(Exercise directions): In the column on boycotts below, which film did a top Vatican official ask Christians to boycott?

*** Opening of Page text ***

Wednesday, June 28, 2006

Brewing Boycotts

Here's the current column Ruben Navarrete wrote for the current issue of Hispanic Trends:

The immigration debate has me rethinking my view on boycotts and other forms of economic pressure.
What changed my mind? Some ticked off Hispanics and one terrified beer company.
I liken boycotts to a temper tantrum. Whether it’s Southern Baptists calling on their flock to forgo Disney products, or the United Farm Workers union asking supporters not to buy grapes, or, more recently, a top Vatican official asking that Christians boycott the film, The Da Vinci Code, I’m not sympathetic to those who resort to economic blackmail to get their way.
But now, I’m having second thoughts. Boycotts can be an effective weapon – if used in self-defense. As the nation’s mood on immigration gets ugly, many Hispanics – especially Mexicans and Mexican-Americans – feel put off and picked on. Why wouldn’t they? What with border vigilantes burning the Mexican flag, an Internet video game letting players shoot Mexicans crossing the border, Hispanic officials in California receiving death threats, a Mexican restaurant near San Diego being firebombed, and a 17-year-old Hispanic youth in Houston being beaten and sodomized by two white boys who yelled racial slurs.
Confronted with the vile and the vicious, Hispanics have the right to defend themselves. They can organize and protest and vote. But there’s also the big gun in their arsenal – about $700 million in annual spending power, a figure expected to swell to $1 trillion by 2010.
Besides, the nation’s 40 million Hispanics are fiercely brand loyal. If you get their attention and deliver a quality product, Hispanics won’t just beat a path to your door. They’ll bust down the door, plop down in the living room, open up their wallets, and stay for decades. Likewise, if they get a bad taste in their mouth about you, your company or product, you could lose millions, perhaps billions, of dollars for much of the foreseeable future.

*** Close of Page text ***
*** Opening of Supplied data ***

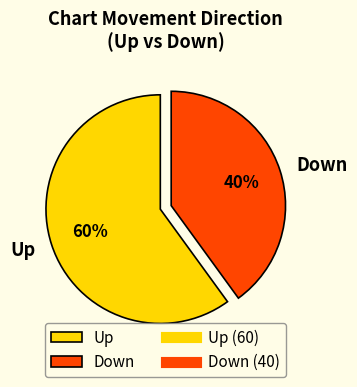

The Down slice represents 40% of the pie. True or false?

True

*** Close of Supplied data ***

(Task output): The Da Vinci Code